■ TEXT
----
There’s a woman who lives down the street (let’s call her Ida here on the public interwebs, for what it’s worth)…
Every morning (and at several other times throughout the day), she sits meditatively on her porch welcoming everyone who walks by. She’s like royalty on our street, with passers-by paying their respects in small talk (as sweet as she is, sometimes, when I’m feeling particularly introverted, I walk my dog the other way so as to bypass the formalities, I hate to admit).
For this last year that we’ve lived here on this street, she’s had her daughter and 4–5 grandkids living with her. After getting to know them, I learned that Ida had been battling cancer and they were there to provide support and whatnot while her daughter’s husband remained in Ireland working as a computer programmer.
The house was always buzzing with kids as grandma Ida (and grandpa, sometimes) sat on the porch, taking in the fresh outdoor air and bathing in the warm frenzy of their grandkids.
This last week, I learned that Ida’s daughter and the grandkids were moving to LA. Her husband got a job there and apparently, Ida was making a full recovery.
----
■ RECORD EXTRACTS
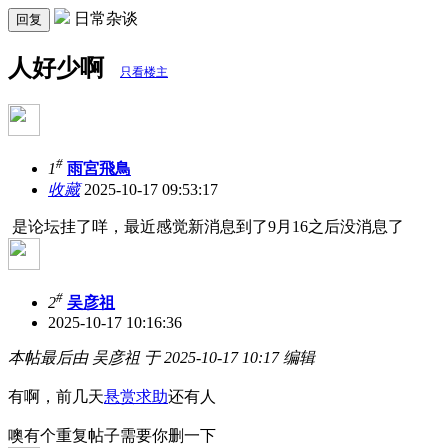
日常杂谈
回复
人好少啊
只看楼主
#
1
雨宮飛鳥
收藏
2025-10-17 09:53:17
是论坛挂了咩，最近感觉新消息到了9月16之后没消息了
#
2
吴彦祖
2025-10-17 10:16:36
本帖最后由 吴彦祖 于 2025-10-17 10:17 编辑
有啊，前几天
悬赏求助
还有人
噢有个重复帖子需要你删一下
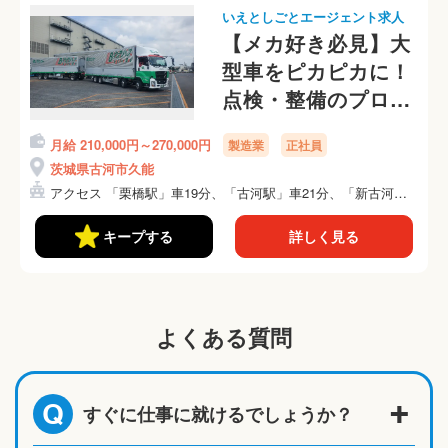
いえとしごとエージェント求人
【メカ好き必見】大
型車をピカピカに！
点検・整備のプロを
目指しませんか？
月給 210,000円～270,000円
製造業
正社員
茨城県古河市久能
アクセス 「栗橋駅」車19分、「古河駅」車21分、「新古河
駅...
キープする
詳しく見る
よくある質問
すぐに仕事に就けるでしょうか？
Q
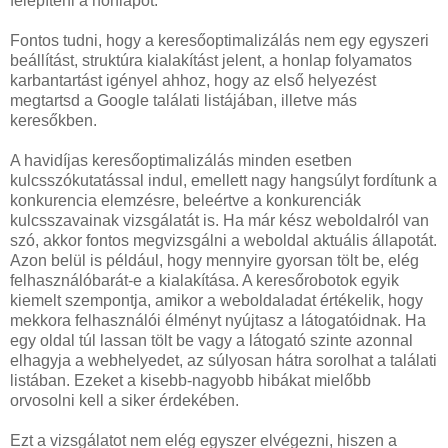
felépíteni a honlapot.
Fontos tudni, hogy a keresőoptimalizálás nem egy egyszeri
beállítást, struktúra kialakítást jelent, a honlap folyamatos
karbantartást igényel ahhoz, hogy az első helyezést
megtartsd a Google találati listájában, illetve más
keresőkben.
A havidíjas keresőoptimalizálás minden esetben
kulcsszókutatással indul, emellett nagy hangsúlyt fordítunk a
konkurencia elemzésre, beleértve a konkurenciák
kulcsszavainak vizsgálatát is. Ha már kész weboldalról van
szó, akkor fontos megvizsgálni a weboldal aktuális állapotát.
Azon belül is például, hogy mennyire gyorsan tölt be, elég
felhasználóbarát-e a kialakítása. A keresőrobotok egyik
kiemelt szempontja, amikor a weboldaladat értékelik, hogy
mekkora felhasználói élményt nyújtasz a látogatóidnak. Ha
egy oldal túl lassan tölt be vagy a látogató szinte azonnal
elhagyja a webhelyedet, az súlyosan hátra sorolhat a találati
listában. Ezeket a kisebb-nagyobb hibákat mielőbb
orvosolni kell a siker érdekében.
Ezt a vizsgálatot nem elég egyszer elvégezni, hiszen a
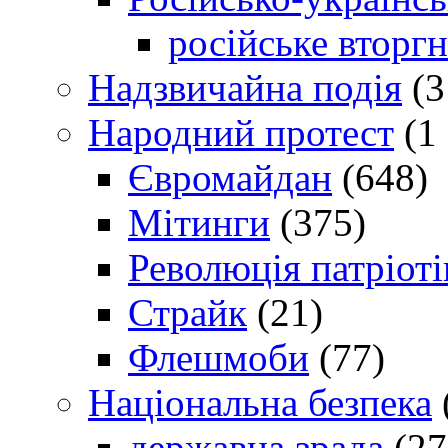
російське вторг
Надзвичайна подія
(3
Народний протест
(1 
Євромайдан
(648)
Мітинги
(375)
Революція патріоті
Страйк
(21)
Флешмоби
(77)
Національна безпека
державна зрада
(27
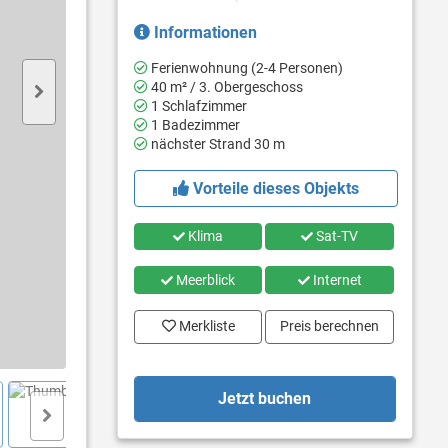
Informationen
Ferienwohnung (2-4 Personen)
40 m² / 3. Obergeschoss
1 Schlafzimmer
1 Badezimmer
nächster Strand 30 m
Vorteile dieses Objekts
Klima
Sat-TV
Meerblick
Internet
Merkliste
Preis berechnen
Jetzt buchen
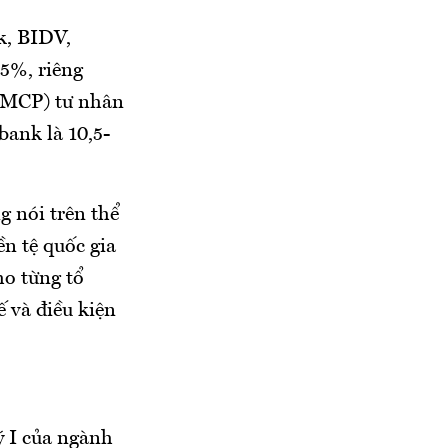
k, BIDV,
5%, riêng
TMCP) tư nhân
ank là 10,5-
g nói trên thể
n tệ quốc gia
ho từng tổ
ế và điều kiện
ý I của ngành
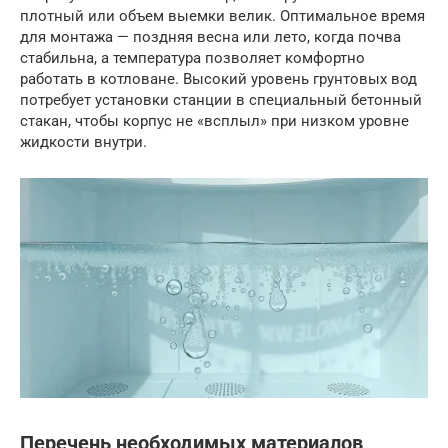
плотный или объем выемки велик. Оптимальное время
для монтажа — поздняя весна или лето, когда почва
стабильна, а температура позволяет комфортно
работать в котловане. Высокий уровень грунтовых вод
потребует установки станции в специальный бетонный
стакан, чтобы корпус не «всплыл» при низком уровне
жидкости внутри.
Перечень необходимых материалов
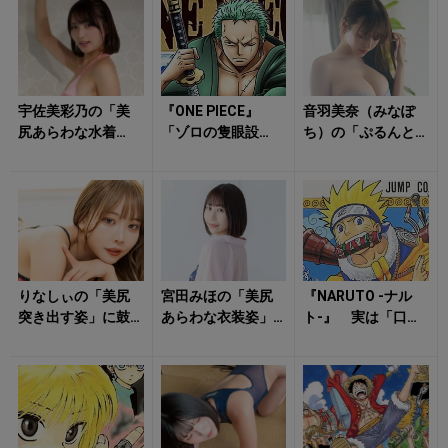
ー？ テレビ界の
た！ 優しさの裏...
「...
宇佐美彩乃の「美
『ONE PIECE』
音羽美奈（みなぽ
尻あらわな水着
「ゾロの隻眼設
ち）の「ぷるんと
姿」にハート射抜
定」は連載初期か
揺れそうな水着
かれる！
ら決まっていた!?
姿」に心動かされ
左目に...
る！
りなしぃの「美尻
宮田みほの「美尻
『NARUTO -ナル
突き出す姿」に鼓
あらわな衣装姿」
ト-』 実は「口
動早まる！
に心が弾む！
癖」が重要な要素
だった！ 「ナル
トの言い回...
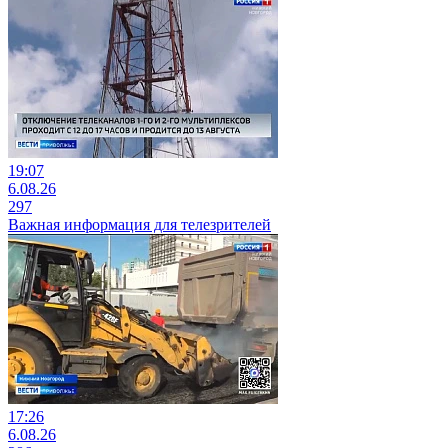
19:07
6.08.26
297
Важная информация для телезрителей
17:26
6.08.26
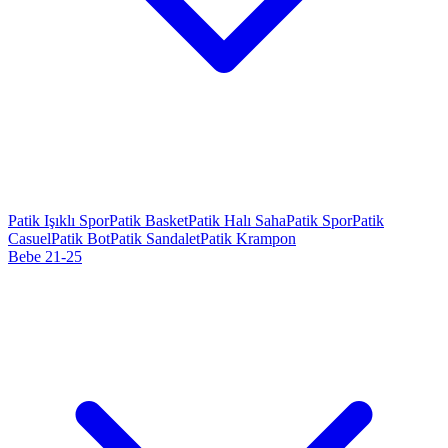
Patik Işıklı Spor
Patik Basket
Patik Halı Saha
Patik Spor
Patik
Casuel
Patik Bot
Patik Sandalet
Patik Krampon
Bebe 21-25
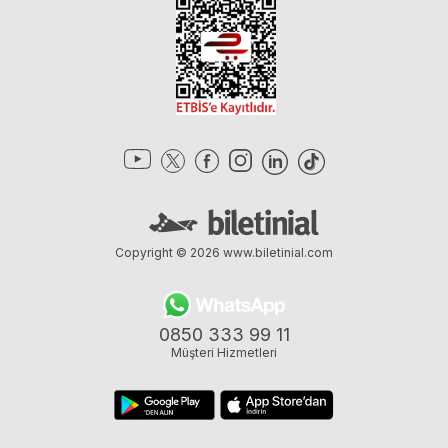
Copyright © 2026
www.biletinial.com
0850 333 99 11
Müşteri Hizmetleri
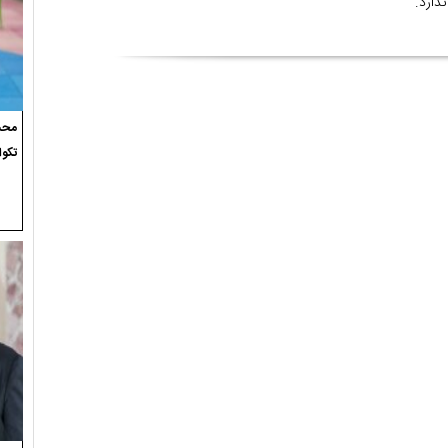
دارد.
محسن
تکوا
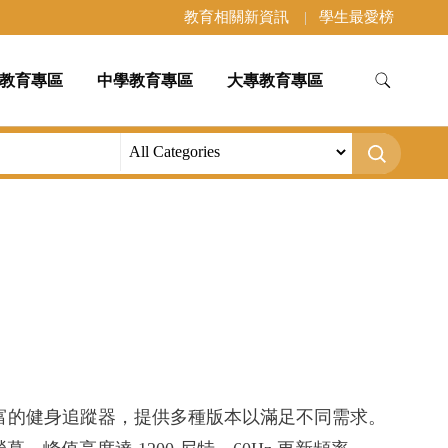
教育相關新資訊
學生最愛榜
教育專區
中學教育專區
大專教育專區
富的健身追蹤器，提供多種版本以滿足不同需求。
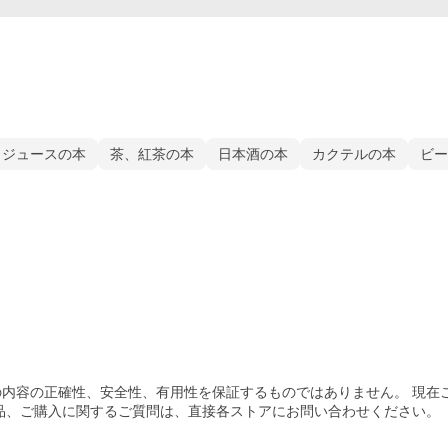
ジュースの本
茶、紅茶の本
日本酒の本
カクテルの本
ビー
内容の正確性、安全性、有用性を保証するものではありません。 現在
品、ご購入
に関するご質問は、直接各ストアにお問い合わせください。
----
■ PROBLEMS AND TASKS
[1] Rewrite the piece about Ida, covering everything from "The house was" down to "of their grandkids.", with "porch" changed to "stoop".
[2] According to the piece about Ida, where was her daughter's husband working, and in what job?
The records are separate from the piece about Ida.

■ ANSWER LIST
[1]
The house was always buzzing with kids as grandma Ida (and grandpa, sometimes) sat on the stoop, taking in the fresh outdoor air and bathing in the warm frenzy of their grandkids.

[2] He was working in Ireland as a computer programmer.